THE REFILL: Latest Dosage of Rx Patent Abuse


  • CAPA Stresses Importance Of Next USPTO Director – This week, CAPA Executive Director Matthew Lane penned an op-ed in STAT News highlighting the crucial role that the next U.S. Patent and Trademark Office Director will have on reducing drug costs for millions of American patients, many of which are already struggling financially due to COVID-19.

Key Excerpts:

  • “Some of the nation’s largest pharmaceutical companies have unbridled control over drug pricing. They also have enormous incentives to block market entry of lower-cost generic drugs for as long as possible, because generic competition reduces the prices of drugs by 80% on average. In fact, many companies have kept out competition by abusing the U.S. patent system.”
  • “Looking ahead, there are several important things the USPTO Director can do to help lower drug prices. For starters, the Director can acknowledge the link between over-patenting and higher drug prices…”
  • “It is also imperative that the new Director improve patent quality, which would reduce the ability of companies to build thickets… Further, the Director can support an important process at the USPTO known as inter partes review (IPR)…  Finally, the Director could change the culture of the USPTO by ending the practice of thinking of patent applicants as ‘customers’ and instead consider the granting of patents as a balancing of interests between promoting innovation and providing the public access to essential technologies.”
  • “As the Biden Administration and Congress continues to address the needs of the country, drug pricing should remain top-of-mind when setting any new policy. Particular care should be given to choosing the next USPTO director as they will have immense power over rules that affect drug prices.”
  • CAPA Joins Bloomberg Law To Weigh In On The Current Teva Drug-Label Case As The Federal Circuit Considers Changing The “Skinny Label” Rule. At least five lawsuits have been filed since the Federal Circuit’s decision in GlaxoSmithKline v. Teva was released, which undermined the ‘skinny label’ framework used by generic drug companies and would erode the Hatch-Waxman Act.
  • “These lawsuits are emblematic of ‘the biggest danger’ imposed on the generic market from the Federal Circuit’s ruling, threatening to ‘cut off a lot of sources of competition,’ Matthew Lane, executive director of the Coalition Against Patent Abuse, said.”
  • CAPA Continues “Spot-On Savings” Mini-Series To Show How The IPR Process Can Generate Savings For Millions Of Patients & The U.S. Healthcare System.
  • Part III: IPR & Opioid Addiction – Ending Brand Pharma’s Monopoly on Patents. Here, CAPA looked at how the inter partes review (IPR) proceeding for an opioid addiction treatment known as Suboxone opened the door for generic competition.
  • In efforts to maintain its monopoly, the firm devised a scheme to switch Suboxone from a tablet-form to a film that would dissolve under a patient’s tongue, which the company could acquire a patent to delay generic entry.
  • In an IPR proceeding, the Patent Trial and Appeal Board found an error in five claims of Indivior’s patent and the Federal Circuit affirmed the decision.
  • Today, several generics are approved for sale for the sublingual film, and prices have dropped about 50%.

Get All The Facts By Reading The Full Blog Post Here


Washington Examiner: Drugmakers raise the prices of hundreds of prescription medications since January

Michael Lee

  • The prices of hundreds of prescription drugs have risen since January, placing a heavy burden on middle-class families that struggle to afford the often lifesaving medications… “Since the first of the year, we saw over 800 drugs increase in price by an average of 4.6%, and that’s the largest number we’ve seen since we started tracking this,” said GoodRX research director Tori Marsh.

Fierce Pharma: The Top 10 Drugs Losing U.S. Exclusivity In 2021

Eric Sagonowsky

  • As drugmakers respond to the COVID-19 pandemic by developing vaccines and therapeutics, many of them are losing patent protection on older—and once lucrative—medicines.
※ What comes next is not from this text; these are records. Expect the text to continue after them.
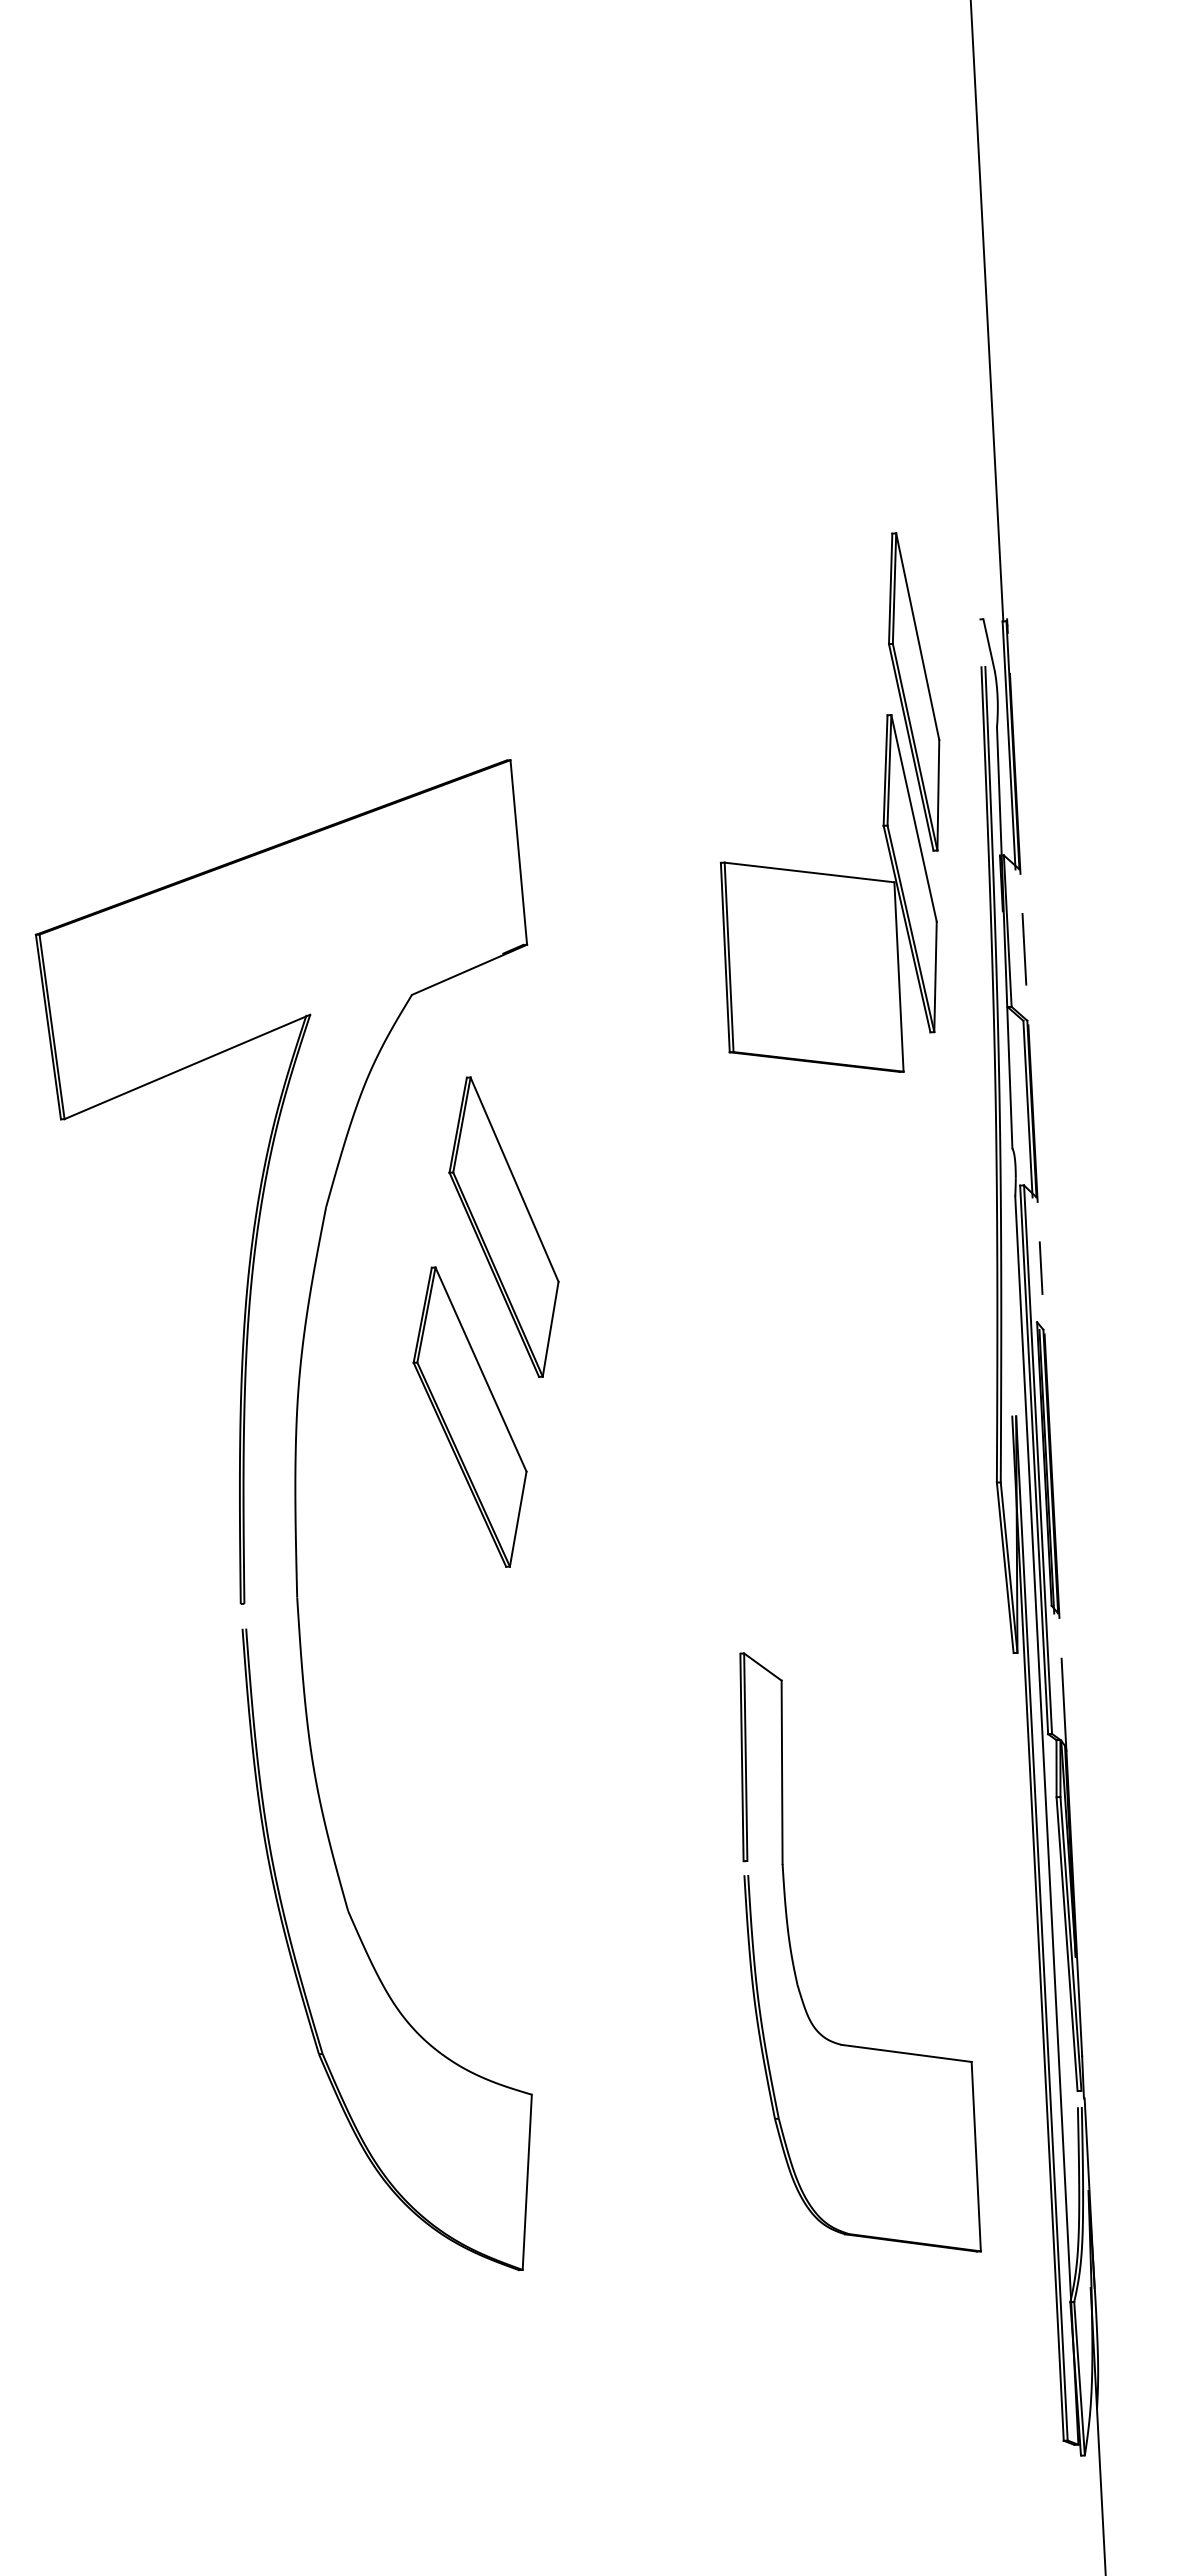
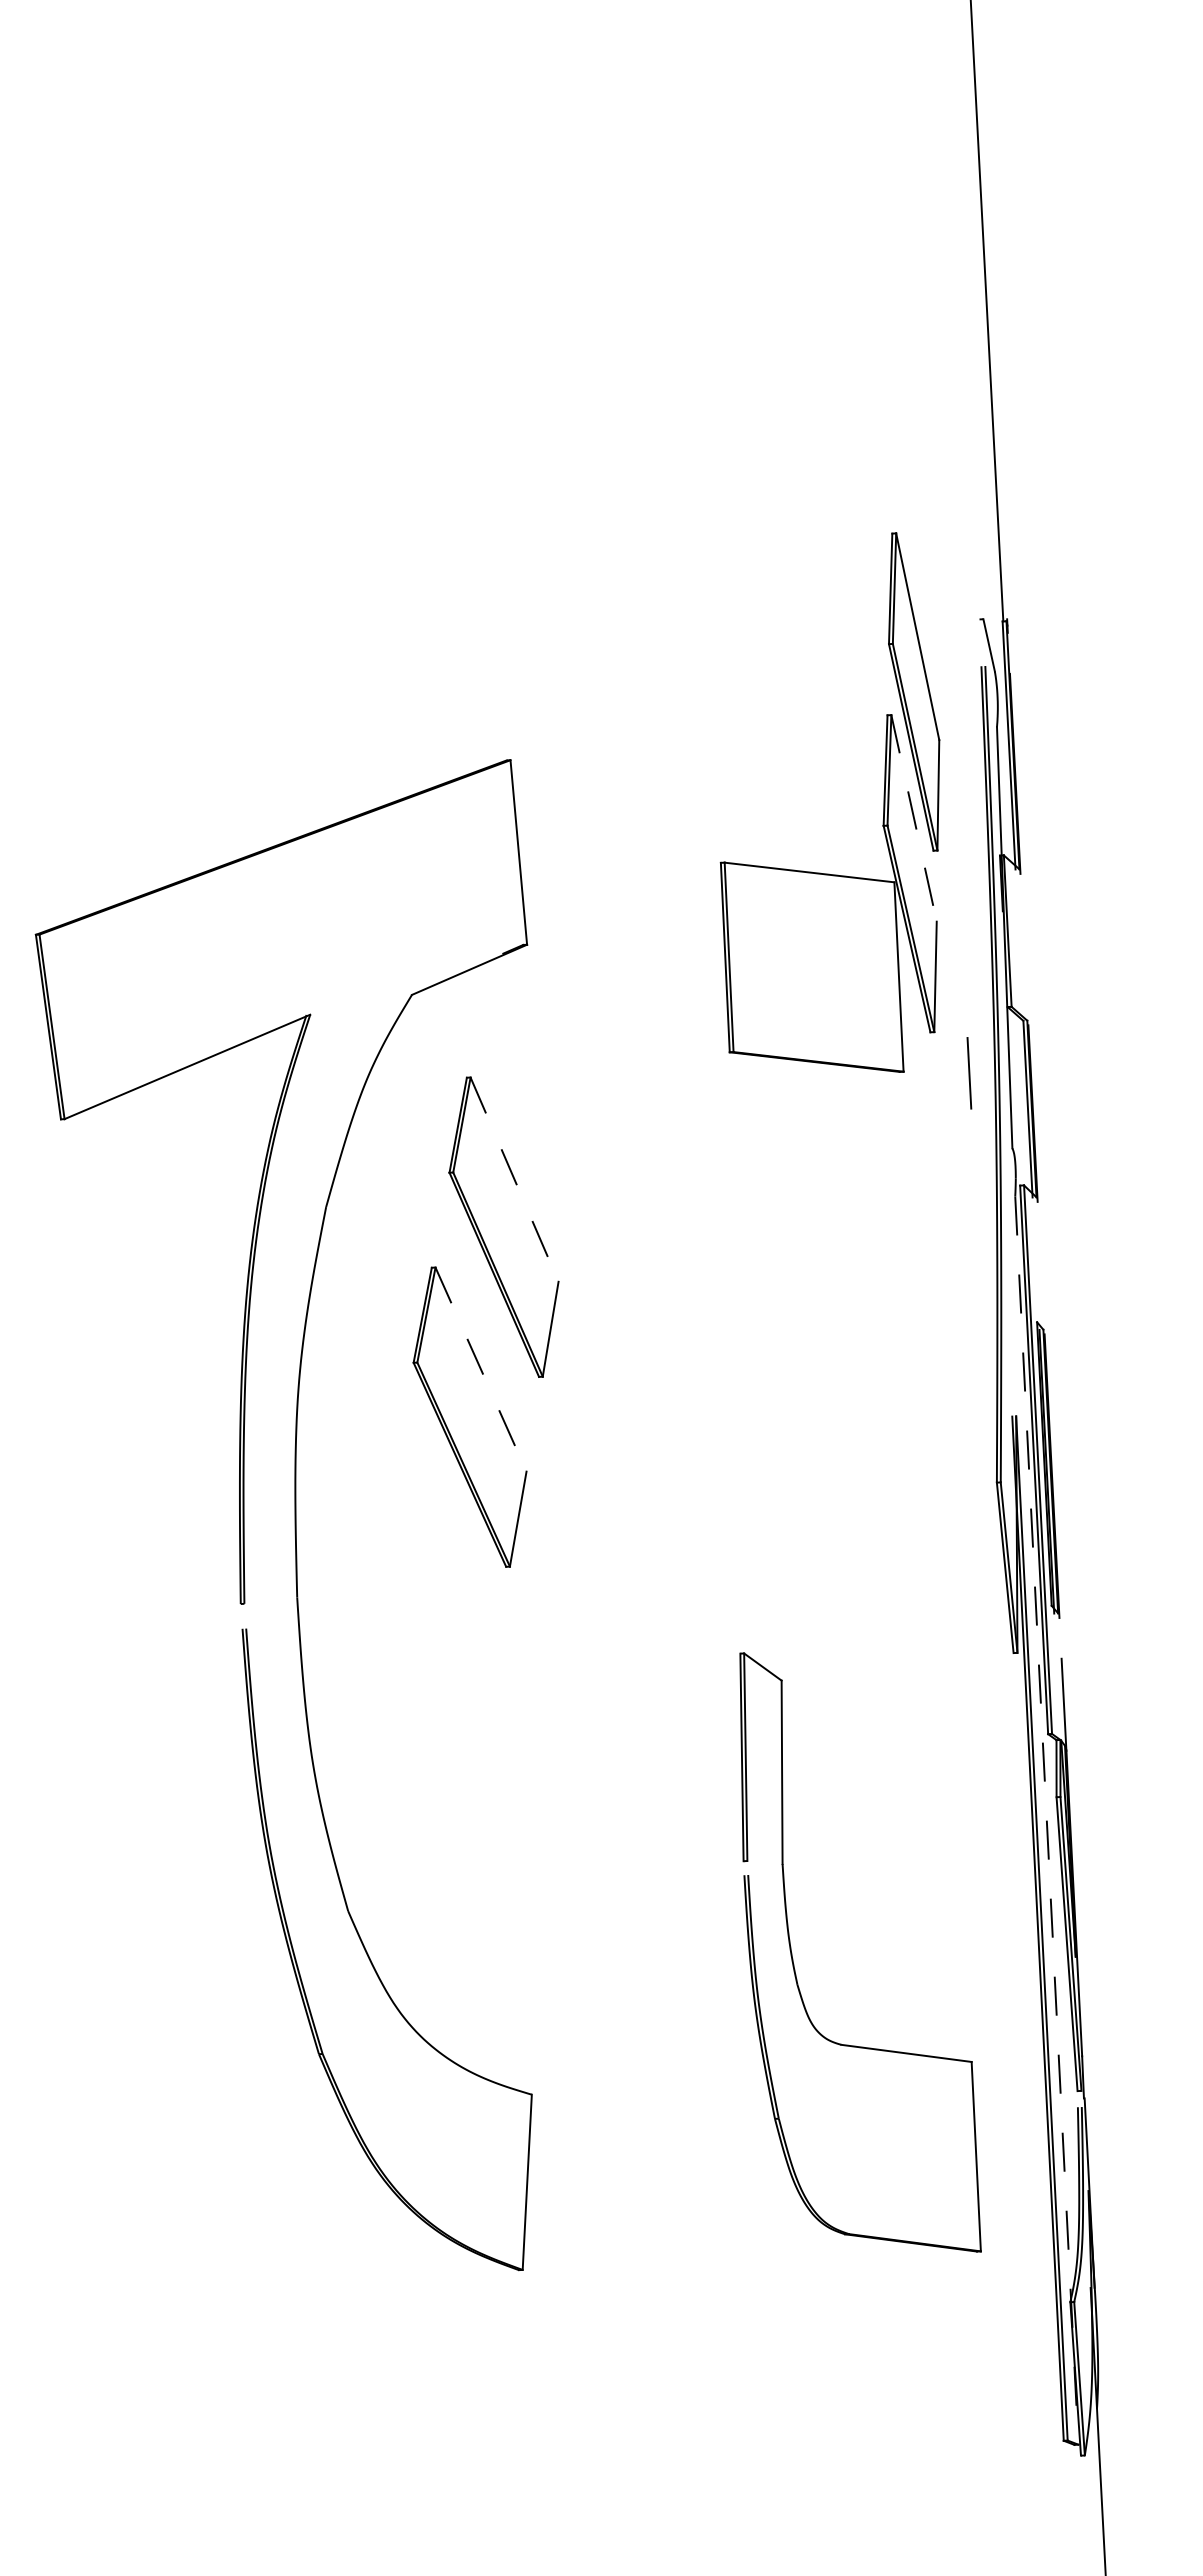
line at (914, 818): solid -> dashed
line at (1024, 949) position: (1024, 949) -> (969, 1073)
line at (514, 1180): solid -> dashed
line at (1040, 1267): present -> none
line at (481, 1369): solid -> dashed
line at (1046, 1820): solid -> dashed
Each year, many of the pharmaceutical industry’s stalwart products lose their exclusive hold on the market, offering an opportunity for generics makers to seize share with cheaper copycats. This year’s expected losses of U.S. exclusivity include the Roche macular degeneration blockbuster Lucentis, two medicines from AbbVie and a Pfizer cancer drug. 

STAT News: Drug Makers Urge Biden To Reject Proposal To Waive Patent Rights On Covid-19 Products

Ed Silverman

  • More than two dozen of the largest pharmaceutical companies are urging President Biden to reject a proposal before the World Trade Organization to temporarily waive patent rights in order to widen access to Covid-19 medical products to mostly low-income countries. In a March 5 letter, the drug makers argue that, contrary to assertions, intellectual property is not a barrier to ensuring that vaccines and therapies become available on a global basis.